== Supplied information
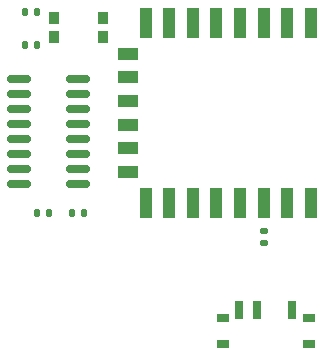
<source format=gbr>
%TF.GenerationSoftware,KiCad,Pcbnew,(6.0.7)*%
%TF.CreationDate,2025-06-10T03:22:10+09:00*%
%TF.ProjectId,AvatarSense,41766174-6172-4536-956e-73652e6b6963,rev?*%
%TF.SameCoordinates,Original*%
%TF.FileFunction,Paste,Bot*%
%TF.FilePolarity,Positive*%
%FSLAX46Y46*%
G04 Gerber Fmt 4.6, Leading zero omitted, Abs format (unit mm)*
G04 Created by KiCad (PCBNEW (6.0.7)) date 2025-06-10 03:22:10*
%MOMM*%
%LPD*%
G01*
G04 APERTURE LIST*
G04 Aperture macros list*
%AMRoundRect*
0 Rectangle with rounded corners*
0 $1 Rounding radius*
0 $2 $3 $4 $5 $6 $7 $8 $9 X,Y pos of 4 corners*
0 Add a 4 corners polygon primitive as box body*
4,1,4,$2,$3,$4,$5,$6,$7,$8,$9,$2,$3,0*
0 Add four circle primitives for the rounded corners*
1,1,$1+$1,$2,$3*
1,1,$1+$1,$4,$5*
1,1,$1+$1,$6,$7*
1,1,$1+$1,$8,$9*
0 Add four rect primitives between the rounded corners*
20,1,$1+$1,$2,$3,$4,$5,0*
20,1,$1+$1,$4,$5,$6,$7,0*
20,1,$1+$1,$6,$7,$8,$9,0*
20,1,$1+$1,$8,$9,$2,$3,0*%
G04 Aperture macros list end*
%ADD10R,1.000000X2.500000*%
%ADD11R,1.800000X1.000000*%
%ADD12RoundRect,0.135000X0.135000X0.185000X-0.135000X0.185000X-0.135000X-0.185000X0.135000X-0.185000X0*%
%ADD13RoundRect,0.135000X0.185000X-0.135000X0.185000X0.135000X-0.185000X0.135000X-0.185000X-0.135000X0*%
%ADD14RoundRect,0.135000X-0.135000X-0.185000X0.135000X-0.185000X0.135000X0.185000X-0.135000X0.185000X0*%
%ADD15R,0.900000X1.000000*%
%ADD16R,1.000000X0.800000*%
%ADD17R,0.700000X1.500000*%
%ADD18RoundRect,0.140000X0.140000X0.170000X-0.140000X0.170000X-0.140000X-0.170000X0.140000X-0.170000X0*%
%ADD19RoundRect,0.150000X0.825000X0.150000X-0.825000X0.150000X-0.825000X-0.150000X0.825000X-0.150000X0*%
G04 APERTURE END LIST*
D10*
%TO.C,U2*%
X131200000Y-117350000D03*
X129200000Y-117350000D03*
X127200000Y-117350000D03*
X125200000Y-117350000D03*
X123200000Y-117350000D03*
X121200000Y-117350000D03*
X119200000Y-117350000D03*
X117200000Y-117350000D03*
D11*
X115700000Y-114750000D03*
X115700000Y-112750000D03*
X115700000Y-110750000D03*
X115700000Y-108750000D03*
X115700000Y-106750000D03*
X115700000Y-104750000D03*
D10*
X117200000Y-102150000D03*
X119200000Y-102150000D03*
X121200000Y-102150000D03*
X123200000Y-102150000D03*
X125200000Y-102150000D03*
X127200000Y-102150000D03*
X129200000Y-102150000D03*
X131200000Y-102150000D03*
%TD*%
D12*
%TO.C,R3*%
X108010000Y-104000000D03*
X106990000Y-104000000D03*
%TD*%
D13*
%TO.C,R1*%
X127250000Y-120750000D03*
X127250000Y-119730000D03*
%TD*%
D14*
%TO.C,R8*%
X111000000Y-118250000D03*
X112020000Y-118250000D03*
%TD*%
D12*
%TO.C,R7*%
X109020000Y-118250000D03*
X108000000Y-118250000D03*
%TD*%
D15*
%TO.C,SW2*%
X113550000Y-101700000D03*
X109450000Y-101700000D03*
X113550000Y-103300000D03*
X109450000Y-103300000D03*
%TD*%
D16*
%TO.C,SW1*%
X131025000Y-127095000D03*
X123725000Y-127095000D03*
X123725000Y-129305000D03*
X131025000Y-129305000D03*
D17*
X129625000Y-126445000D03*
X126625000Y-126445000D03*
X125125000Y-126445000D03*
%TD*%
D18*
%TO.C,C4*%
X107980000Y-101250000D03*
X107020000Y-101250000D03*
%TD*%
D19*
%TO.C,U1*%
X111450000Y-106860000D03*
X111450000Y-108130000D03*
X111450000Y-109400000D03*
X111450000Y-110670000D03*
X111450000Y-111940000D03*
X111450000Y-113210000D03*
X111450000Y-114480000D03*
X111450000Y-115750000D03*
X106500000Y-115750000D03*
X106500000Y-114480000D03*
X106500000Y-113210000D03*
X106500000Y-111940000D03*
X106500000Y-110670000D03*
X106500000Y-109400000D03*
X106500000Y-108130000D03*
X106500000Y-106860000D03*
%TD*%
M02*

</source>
====
== Supplied information
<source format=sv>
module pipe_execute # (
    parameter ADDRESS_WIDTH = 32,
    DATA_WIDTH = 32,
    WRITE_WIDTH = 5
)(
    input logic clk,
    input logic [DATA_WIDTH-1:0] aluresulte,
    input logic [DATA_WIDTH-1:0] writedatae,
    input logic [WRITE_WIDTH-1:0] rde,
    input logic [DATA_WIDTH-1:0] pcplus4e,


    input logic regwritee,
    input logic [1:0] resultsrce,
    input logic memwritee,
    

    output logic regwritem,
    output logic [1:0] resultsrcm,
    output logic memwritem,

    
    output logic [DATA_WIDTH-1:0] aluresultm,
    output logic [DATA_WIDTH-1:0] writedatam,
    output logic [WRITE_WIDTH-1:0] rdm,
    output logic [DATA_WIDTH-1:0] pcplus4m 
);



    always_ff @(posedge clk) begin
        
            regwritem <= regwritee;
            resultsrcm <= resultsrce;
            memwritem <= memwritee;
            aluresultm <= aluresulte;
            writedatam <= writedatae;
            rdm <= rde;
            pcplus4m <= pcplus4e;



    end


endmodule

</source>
====
In the material above, find every line with the word "KiCad" and show it.

> _Exercise response_:
%TF.GenerationSoftware,KiCad,Pcbnew,(6.0.7)*%
G04 Created by KiCad (PCBNEW (6.0.7)) date 2025-06-10 03:22:10*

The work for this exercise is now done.